Since starting at CVB, Clinton has met with numerous businesses and organizations in the county that have events, in order to promote things far in advance. He is working on CVB’s existing Facebook, Instagram and Twitter accounts to be more active, sharing events on their calendar. He wants to do more videos for their Youtube channel.
He also sends events to post on state-wide event calendars to attract people from outside of town. Clinton is looking for an assistant to help with social media and mailing brochures, so he can have more time to meet with businesses.
In Lawrenceburg, Clinton helped coordinate a show on the network KET all about Lawrenceburg and Anderson County. The show, called Downstream, highlighted landmarks like Young’s High Bridge and the county’s distilleries. Clinton is working to have the same show do an episode on Boyle County.
If finalized, the show would film a 30-minute episode focusing on locations that bring visitors to Boyle County. KET often re-runs their shows, so people can see those episodes for years after they premier.

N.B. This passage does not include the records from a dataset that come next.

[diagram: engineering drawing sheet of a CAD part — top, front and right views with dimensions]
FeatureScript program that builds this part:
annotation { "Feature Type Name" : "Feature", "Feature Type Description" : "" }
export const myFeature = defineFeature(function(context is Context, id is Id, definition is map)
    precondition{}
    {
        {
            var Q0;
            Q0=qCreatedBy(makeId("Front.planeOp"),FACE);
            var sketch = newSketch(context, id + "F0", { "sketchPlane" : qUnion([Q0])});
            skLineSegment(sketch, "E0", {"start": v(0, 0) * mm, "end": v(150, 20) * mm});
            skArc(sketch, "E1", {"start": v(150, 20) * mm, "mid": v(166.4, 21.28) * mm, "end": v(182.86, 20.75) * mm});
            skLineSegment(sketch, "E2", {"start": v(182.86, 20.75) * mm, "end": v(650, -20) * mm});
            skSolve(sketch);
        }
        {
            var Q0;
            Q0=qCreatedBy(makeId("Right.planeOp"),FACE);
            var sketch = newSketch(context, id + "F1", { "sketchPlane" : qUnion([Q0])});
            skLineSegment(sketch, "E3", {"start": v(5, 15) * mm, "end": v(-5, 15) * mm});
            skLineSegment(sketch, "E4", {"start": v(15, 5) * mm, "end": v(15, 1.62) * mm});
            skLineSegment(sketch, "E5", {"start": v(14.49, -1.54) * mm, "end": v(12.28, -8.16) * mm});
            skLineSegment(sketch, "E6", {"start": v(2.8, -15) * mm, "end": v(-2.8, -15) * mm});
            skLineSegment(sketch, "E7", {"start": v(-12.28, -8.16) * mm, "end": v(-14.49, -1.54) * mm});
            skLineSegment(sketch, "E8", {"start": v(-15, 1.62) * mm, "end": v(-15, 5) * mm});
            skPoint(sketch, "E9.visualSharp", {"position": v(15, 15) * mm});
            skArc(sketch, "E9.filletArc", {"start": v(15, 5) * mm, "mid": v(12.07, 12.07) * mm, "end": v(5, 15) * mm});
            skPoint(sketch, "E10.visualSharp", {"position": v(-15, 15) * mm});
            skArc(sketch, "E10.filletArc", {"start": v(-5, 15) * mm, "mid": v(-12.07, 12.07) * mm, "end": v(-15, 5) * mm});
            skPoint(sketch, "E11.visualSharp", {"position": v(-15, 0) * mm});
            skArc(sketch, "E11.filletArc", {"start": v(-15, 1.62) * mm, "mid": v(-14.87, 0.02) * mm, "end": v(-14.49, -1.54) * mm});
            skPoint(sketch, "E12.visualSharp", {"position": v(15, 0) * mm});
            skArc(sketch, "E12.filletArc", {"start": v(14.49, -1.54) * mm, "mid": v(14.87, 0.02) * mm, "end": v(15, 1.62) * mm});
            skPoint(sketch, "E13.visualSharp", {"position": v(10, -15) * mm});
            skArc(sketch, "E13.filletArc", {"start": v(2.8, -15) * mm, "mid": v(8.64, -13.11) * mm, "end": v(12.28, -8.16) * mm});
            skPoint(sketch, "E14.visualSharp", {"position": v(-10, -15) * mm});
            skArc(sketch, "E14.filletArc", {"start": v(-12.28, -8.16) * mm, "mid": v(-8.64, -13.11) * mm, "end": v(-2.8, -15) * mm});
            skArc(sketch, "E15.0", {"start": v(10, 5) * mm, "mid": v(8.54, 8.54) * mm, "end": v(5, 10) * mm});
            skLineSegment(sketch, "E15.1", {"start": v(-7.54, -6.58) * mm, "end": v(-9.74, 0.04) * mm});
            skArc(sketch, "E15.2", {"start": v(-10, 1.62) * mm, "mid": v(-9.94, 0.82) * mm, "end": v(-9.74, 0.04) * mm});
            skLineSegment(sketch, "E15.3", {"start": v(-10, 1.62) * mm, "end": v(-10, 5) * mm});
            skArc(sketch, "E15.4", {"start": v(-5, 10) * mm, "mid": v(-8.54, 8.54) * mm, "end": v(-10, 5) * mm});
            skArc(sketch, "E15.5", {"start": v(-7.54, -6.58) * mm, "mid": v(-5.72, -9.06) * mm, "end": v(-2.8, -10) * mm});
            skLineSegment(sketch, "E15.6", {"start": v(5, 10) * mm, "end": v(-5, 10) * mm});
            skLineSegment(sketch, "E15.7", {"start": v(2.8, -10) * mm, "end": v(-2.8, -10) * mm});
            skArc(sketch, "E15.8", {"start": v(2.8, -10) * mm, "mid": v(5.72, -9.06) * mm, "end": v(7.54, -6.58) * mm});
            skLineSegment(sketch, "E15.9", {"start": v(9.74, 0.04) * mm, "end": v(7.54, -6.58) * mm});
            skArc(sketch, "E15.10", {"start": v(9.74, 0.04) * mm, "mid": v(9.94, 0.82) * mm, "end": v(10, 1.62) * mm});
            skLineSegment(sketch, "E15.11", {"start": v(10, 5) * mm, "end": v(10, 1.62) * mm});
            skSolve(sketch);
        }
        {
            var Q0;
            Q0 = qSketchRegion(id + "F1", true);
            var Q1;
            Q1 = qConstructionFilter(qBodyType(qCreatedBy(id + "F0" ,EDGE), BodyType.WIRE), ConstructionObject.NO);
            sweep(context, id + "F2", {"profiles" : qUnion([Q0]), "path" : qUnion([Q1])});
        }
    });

Clinton has also reached out to national TV shows.
“There are a lot of shows that would potentially be interested in Danville and Boyle County because we have some interesting things here, such as the Dollhouse Museum, the Brass Band Festival, we have a lot of unique things here,” he said.
Clinton is also helping promote a Corvette Cruise-in event at Wilderness Trail Distillery on May 21. The event was held last year for the first time, and they had 219 corvettes show up. This year, Clinton has contacted more than 30 corvette clubs outside Kentucky to let them know about the event.
Clinton said he is always looking for new ways to bring people to Danville. He has lots of ideas and has been meeting with people about possible new events.
“What tourism is all about is quality of life for people who live here, because when you bring people in from the outside, they support local businesses by going to the businesses,” he said.